The call of disease
The call you will likely hear resound when illness comes is a battle cry. Fight. Beat. Kill or be killed. I heard this cry when disease came my way and I yelled back; “War.” I fought through. I muscled on. I battled. I steeled against. Put on a brave face. Held tight. Closed my hands into fists and held my breath. I shot, aimed to kill. Warrior, “you are so strong.” I allowed disease and the curveballs of chronic illness to harden me.
As I fought and battled to heal through the wild lands of hospitals and O.R’s, therapy and holistic medicine and what are they calling it now? Ah yes, “self development,” the song of self-love was often sung. I know, I would say. Yes. I would say. I will affirm ten times a day looking at my own eyes in the mirror that I love myself. Words, just words. An emptiness stared back. A sad confusion. I was at war, and I was losing. My body, if not an outright enemy, was certainly not a trusted friend and most of the time a dreaded sea I was doomed to tread water in. Forever. Until I sunk. In my battle with Ulcerative Colitis I tried many many treatments to “beat” the disease ravaging me, but I hadn’t tried love.
This experience of loving my body is new and novel and unsteady. I waver. I catch a glimpse and revert back to shame and disgust in an instant. But I have been bitten. A tender nip of the elusive “self-love.” What finally made the switch go off? I have no concise explanation. More therapy? That likely played a role. Marriage? Yeah, that too. Another period of surgeries and uncertainty? How could that be…
Regardless, through the lens of love I have come to believe that hardening against isn’t the way of disease. The truer call is to love. Gentle. Soften. Open. unclench those iron fists. The way through disease is with, not against. To take the sticky hand of our illness and say, “oops sweetheart, no, go this way instead.”
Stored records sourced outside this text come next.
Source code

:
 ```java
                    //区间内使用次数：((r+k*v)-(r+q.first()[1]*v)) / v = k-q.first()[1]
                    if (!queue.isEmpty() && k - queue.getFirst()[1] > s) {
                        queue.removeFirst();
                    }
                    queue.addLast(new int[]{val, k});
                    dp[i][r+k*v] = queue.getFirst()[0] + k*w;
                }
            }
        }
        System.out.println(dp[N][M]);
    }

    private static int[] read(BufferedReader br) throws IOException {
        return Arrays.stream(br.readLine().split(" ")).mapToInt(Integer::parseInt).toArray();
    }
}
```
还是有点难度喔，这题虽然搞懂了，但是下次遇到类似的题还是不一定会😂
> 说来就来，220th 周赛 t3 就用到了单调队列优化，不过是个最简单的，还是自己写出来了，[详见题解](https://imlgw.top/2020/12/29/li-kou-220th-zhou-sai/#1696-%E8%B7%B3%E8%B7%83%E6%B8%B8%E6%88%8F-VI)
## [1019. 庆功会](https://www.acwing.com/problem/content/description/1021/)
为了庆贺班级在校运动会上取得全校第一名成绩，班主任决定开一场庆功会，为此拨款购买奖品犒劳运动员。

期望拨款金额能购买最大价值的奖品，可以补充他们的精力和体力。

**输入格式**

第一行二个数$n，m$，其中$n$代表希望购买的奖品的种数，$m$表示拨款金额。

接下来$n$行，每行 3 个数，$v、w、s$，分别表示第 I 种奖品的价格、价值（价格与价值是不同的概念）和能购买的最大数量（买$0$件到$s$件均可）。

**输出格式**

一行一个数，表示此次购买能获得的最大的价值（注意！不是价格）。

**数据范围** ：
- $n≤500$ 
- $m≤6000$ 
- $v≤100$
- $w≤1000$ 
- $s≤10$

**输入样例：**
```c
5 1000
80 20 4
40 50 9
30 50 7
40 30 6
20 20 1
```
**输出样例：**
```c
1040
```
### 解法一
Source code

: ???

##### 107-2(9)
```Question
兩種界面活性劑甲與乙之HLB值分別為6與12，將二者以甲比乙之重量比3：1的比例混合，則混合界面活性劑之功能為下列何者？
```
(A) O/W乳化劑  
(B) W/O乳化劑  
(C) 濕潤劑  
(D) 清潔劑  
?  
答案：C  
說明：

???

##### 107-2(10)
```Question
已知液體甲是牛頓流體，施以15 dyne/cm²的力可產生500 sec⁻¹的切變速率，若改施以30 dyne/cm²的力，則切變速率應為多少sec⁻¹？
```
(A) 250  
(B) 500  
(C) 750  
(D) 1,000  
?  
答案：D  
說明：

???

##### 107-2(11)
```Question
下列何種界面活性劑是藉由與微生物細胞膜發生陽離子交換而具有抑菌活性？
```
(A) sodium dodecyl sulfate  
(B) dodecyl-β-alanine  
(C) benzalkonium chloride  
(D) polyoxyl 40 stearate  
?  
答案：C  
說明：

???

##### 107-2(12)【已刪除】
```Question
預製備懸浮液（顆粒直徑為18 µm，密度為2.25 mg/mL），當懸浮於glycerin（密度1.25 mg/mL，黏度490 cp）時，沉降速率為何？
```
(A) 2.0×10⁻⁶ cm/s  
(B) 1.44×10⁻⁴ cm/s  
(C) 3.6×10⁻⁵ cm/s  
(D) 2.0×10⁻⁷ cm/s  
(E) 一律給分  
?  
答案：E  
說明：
So, I give in. I lay down my sword. But, I do not give up. I choose to go with, to love the most unlovable, to yield, to shift, to submit. To ease. To slow. I relent. I still have one more planned surgery staring at me. I continue going to doctors and alternative therapies, diet, supplements and meditation. I continue to do the daily work to offer my body whatever I can to heal. But I will no longer fight. Actually, I probably will. This stroke of inspiration that overcame me in the small hours of the night will leave me. I will steel again, hold my breath, push back, I will forget. But then, I will remember. I will come back. Then forget. Forget-remember-forget and remember again. Love’s first bite has been soft, quiet, a gentle suggestion. Yet it whispers that If I feed it, water it, let it blossom and grow, it will devour me whole.
We all get to choose whether illness will soften or harden us. Free will. One final plug for softness with a quote from Marianne Williamson; “We do not get rid of darkness by hitting it with a baseball bat. We only get rid of darkness by turning on the light.”
Yes, go ahead warriors. Turn. On. The. Light.